▸ **Passage to read**:
____
Korra 1.10 Turning the Tides Television 

Five Thoughts on The Legend of Korra’s “Turning the Tides”

By | October 10th, 2020
Posted in Television | % Comments

Welcome back for this week’s Korra review! Everything is coming together as we head towards the season finale. Let’s dive in!

1. Action action action!!
I criticized last episode for skimping on the action, speculating that it might have underwhelmed due to budget reasons. Well, I think this episode more than made up for it! There’s wall to wall action in every conceivable form. There’s tense hostage situations, mech fights, hand-to-hand combat, and major bending battles. Sometimes it’s widescreen and epic, and other times it’s up close and personal. It all adds up to an edge-of-your-seat episode that I was NOT expecting before the finale.

2. Airbending family strikes!
Something that’s been bugging me a bit with this season has been the number of characters introduced, compared to the relatively small amount of time spent developing them. In this episode, though, we finally get to experience the true might of Tenzin’s airbending family!

We still don’t have deep understandings of the kids, but we don’t need to for these moments to work: Jinora is the calm and steadfast one, Ikki is the hyperactive one, and Meelo is that strange, awkward younger brother who you can’t help but find adorable. Even knowing only that, it was a joy to watch them defend their home against the Equalists.

The creative team even went back to a joke I didn’t like in a previous episode — Meelo’s fartbending — and used it so well, at just the right action moment and with just the right execution, that it redeemed the whole concept and made me laugh out loud.

And then there was the whole drama with Pema having her baby as the island was under siege! This show is so, so good at endearing us to side characters with these sorts of climactic moments, which is important since they are so few and far between.

3. Get this love triangle OUTTA HERE.
There were a few more groan-worthy moments concerning the Korra-Mako-Asami love triangle here. Asami confronts Mako about kissing Korra, then acts passive-aggressively towards them later as they head into battle. And then nothing else really comes of it.

I’m so done with this subplot. It’s been nothing but a source of eye-rolls for me. It doesn’t reveal anything about the characters and feels like drama for the sake of drama. Relationship issues can be fun, just not like this.

4. Lin: the MVP, again.
This episode reminds us of a few things: one, that Lin used to date Tenzin, and two, that she’s the show’s hidden weapon. In this episode, both facts are intertwined.
____
Sources of plain-text documents:
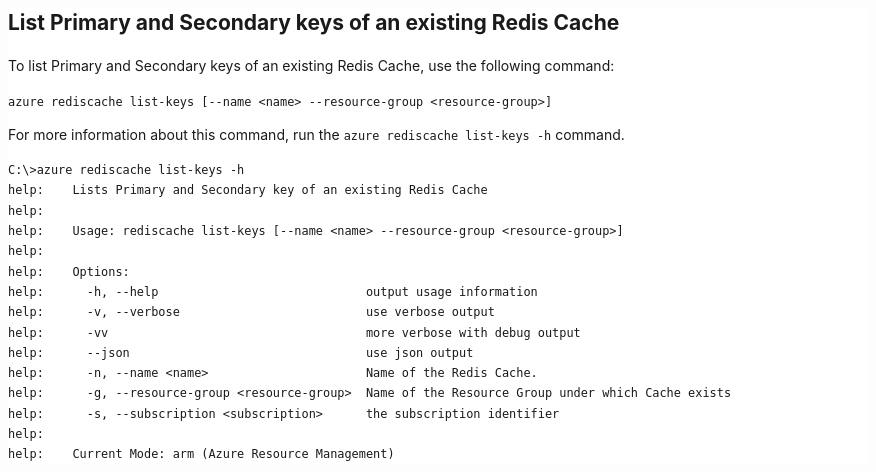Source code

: ## List Primary and Secondary keys of an existing Redis Cache

To list Primary and Secondary keys of an existing Redis Cache, use the following command:

	azure rediscache list-keys [--name <name> --resource-group <resource-group>]

For more information about this command, run the `azure rediscache list-keys -h` command.

	C:\>azure rediscache list-keys -h
	help:    Lists Primary and Secondary key of an existing Redis Cache
	help:
	help:    Usage: rediscache list-keys [--name <name> --resource-group <resource-group>]
	help:
	help:    Options:
	help:      -h, --help                             output usage information
	help:      -v, --verbose                          use verbose output
	help:      -vv                                    more verbose with debug output
	help:      --json                                 use json output
	help:      -n, --name <name>                      Name of the Redis Cache.
	help:      -g, --resource-group <resource-group>  Name of the Resource Group under which Cache exists
	help:      -s, --subscription <subscription>      the subscription identifier
	help:
	help:    Current Mode: arm (Azure Resource Management)
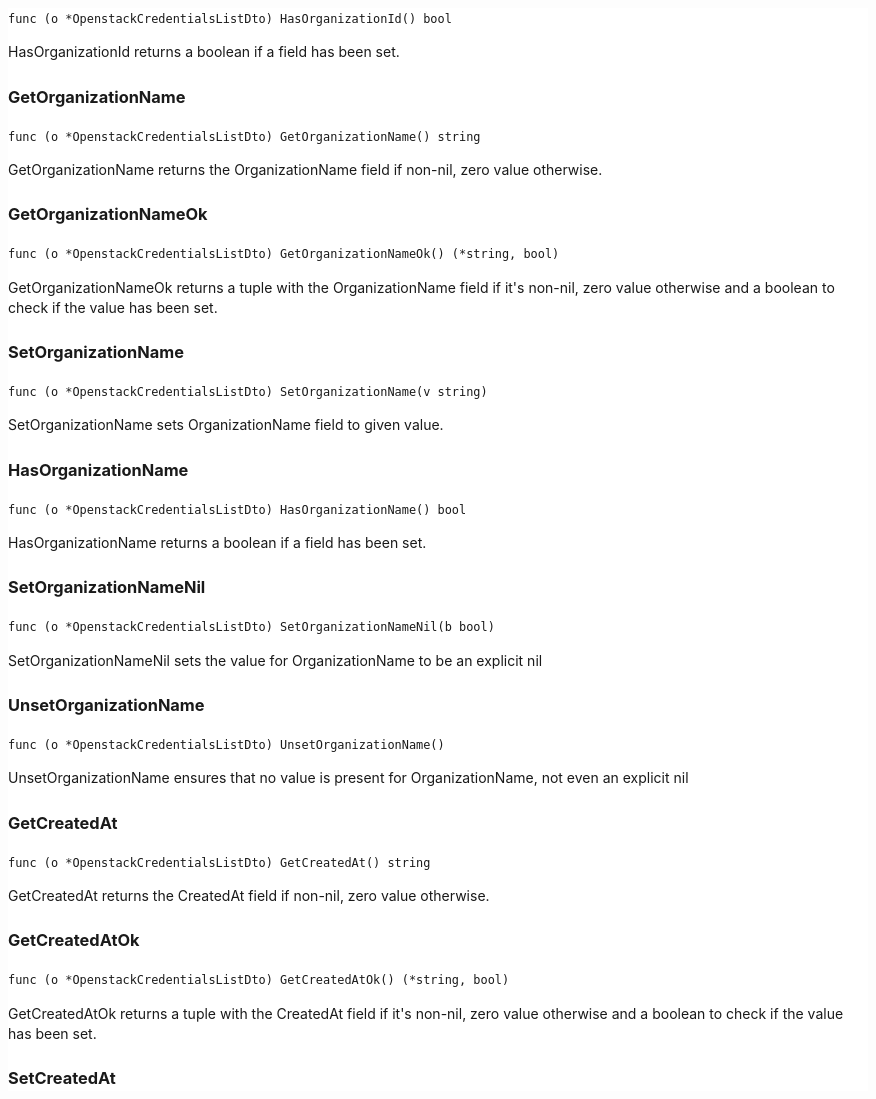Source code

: `func (o *OpenstackCredentialsListDto) HasOrganizationId() bool`

HasOrganizationId returns a boolean if a field has been set.

### GetOrganizationName

`func (o *OpenstackCredentialsListDto) GetOrganizationName() string`

GetOrganizationName returns the OrganizationName field if non-nil, zero value otherwise.

### GetOrganizationNameOk

`func (o *OpenstackCredentialsListDto) GetOrganizationNameOk() (*string, bool)`

GetOrganizationNameOk returns a tuple with the OrganizationName field if it's non-nil, zero value otherwise
and a boolean to check if the value has been set.

### SetOrganizationName

`func (o *OpenstackCredentialsListDto) SetOrganizationName(v string)`

SetOrganizationName sets OrganizationName field to given value.

### HasOrganizationName

`func (o *OpenstackCredentialsListDto) HasOrganizationName() bool`

HasOrganizationName returns a boolean if a field has been set.

### SetOrganizationNameNil

`func (o *OpenstackCredentialsListDto) SetOrganizationNameNil(b bool)`

 SetOrganizationNameNil sets the value for OrganizationName to be an explicit nil

### UnsetOrganizationName
`func (o *OpenstackCredentialsListDto) UnsetOrganizationName()`

UnsetOrganizationName ensures that no value is present for OrganizationName, not even an explicit nil
### GetCreatedAt

`func (o *OpenstackCredentialsListDto) GetCreatedAt() string`

GetCreatedAt returns the CreatedAt field if non-nil, zero value otherwise.

### GetCreatedAtOk

`func (o *OpenstackCredentialsListDto) GetCreatedAtOk() (*string, bool)`

GetCreatedAtOk returns a tuple with the CreatedAt field if it's non-nil, zero value otherwise
and a boolean to check if the value has been set.

### SetCreatedAt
____
▸ **To do**:
1. Answer these questions from the Korra review:
(a) Which joke from a previous episode did the reviewer originally dislike?
(b) Which of the airbending children is described as the calm and steadfast one?
(c) Whom did Lin use to date?
2. Return, unchanged, the part of the listing that opens with the line containing "(o *OpenstackCredentialsListDto) SetOrganizationNameNil(b" and closes with the line containing "### GetCreatedAtOk", with both of those lines included.
The review above and the listing are separate materials with no connection to each other.

▸ **Answers below**:
1.
(a) Meelo's fartbending
(b) Jinora
(c) Tenzin

2.
`func (o *OpenstackCredentialsListDto) SetOrganizationNameNil(b bool)`

 SetOrganizationNameNil sets the value for OrganizationName to be an explicit nil

### UnsetOrganizationName
`func (o *OpenstackCredentialsListDto) UnsetOrganizationName()`

UnsetOrganizationName ensures that no value is present for OrganizationName, not even an explicit nil
### GetCreatedAt

`func (o *OpenstackCredentialsListDto) GetCreatedAt() string`

GetCreatedAt returns the CreatedAt field if non-nil, zero value otherwise.

### GetCreatedAtOk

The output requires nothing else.